See discussions and threads with posts by rf-loop, jahonen and others. I think rf-loop is also instrumentvu and posted this over 2 year ago:
What is basically shown is that 100 MHz on a single channel on a 100 MHz rated 1102E, providing 1Gs/s is already tasking the scope, you can see the sine wave wavering about at 100 MHz, and its from a Fluke scope calibrator at that, so the signal source is good. When he switches on the second channel, it worsens, since the Rigol goes into 500Ms/s. Then he switches on long memory length it drops to 250 Ms/s, at 2.5x the Nyquist frequency, and finally turns off sinx/x and watch what happens. Why he got any negative comments for such a clear response baffles me. My guess, its a language barrier thing.

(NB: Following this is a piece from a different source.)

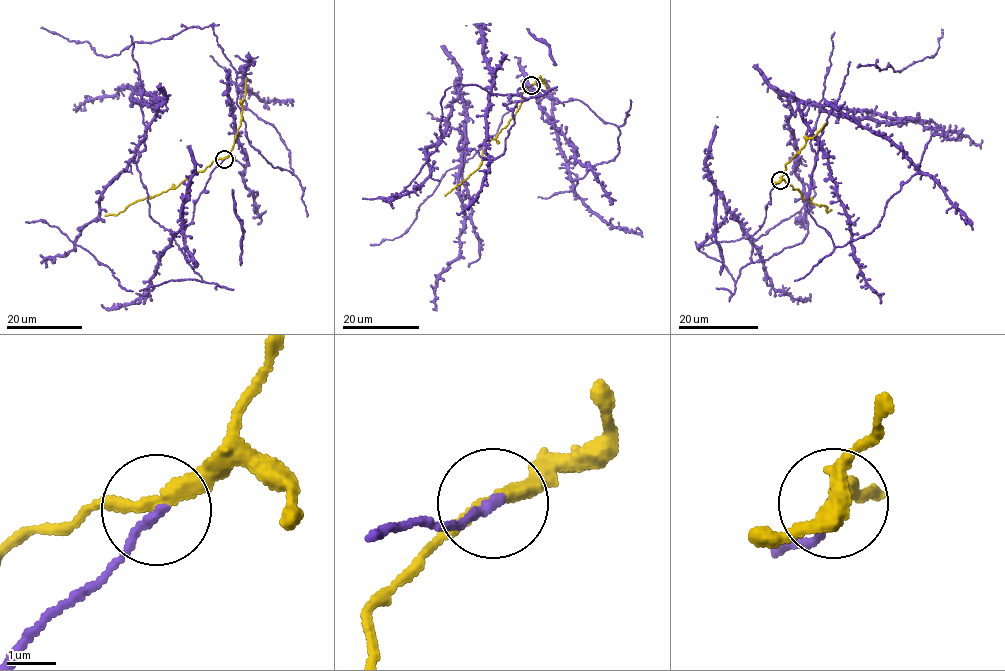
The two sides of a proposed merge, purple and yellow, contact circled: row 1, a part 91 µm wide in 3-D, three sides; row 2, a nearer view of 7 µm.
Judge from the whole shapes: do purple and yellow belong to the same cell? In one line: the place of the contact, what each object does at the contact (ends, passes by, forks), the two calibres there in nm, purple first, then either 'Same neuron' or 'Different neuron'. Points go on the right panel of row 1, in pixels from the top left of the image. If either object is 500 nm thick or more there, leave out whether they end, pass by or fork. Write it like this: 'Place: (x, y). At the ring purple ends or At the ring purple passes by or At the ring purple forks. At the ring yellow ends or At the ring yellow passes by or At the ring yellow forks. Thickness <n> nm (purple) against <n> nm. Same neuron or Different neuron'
Place: (780, 180). At the ring purple ends. At the ring yellow passes by. Thickness 180 nm (purple) against 260 nm. Different neuron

What is shown won't change if you hack the scope to 150 MHz, those are real time sampling artifacts. So if you do, even at 100 MHz, the basic 1000E hardware with 2 channels the scope is really best to 50 MHz at the default memory depth, and with long memory, its down to 25 MHz.
Since I have an unmodded 1052E, I have reproduced rf-loops issue by switching on 2 channels with long memory, which turns the scope into 25 MHz, and looking at say a 40 MHz sine wave and it gives the same goofiness as the last images on the youtube link.
The good news is you can overcome some of this by using equivalent time sampling, which isn't shown on the demo, so long as you are measuring repetitive signals. But if not, one should be aware of these limitations.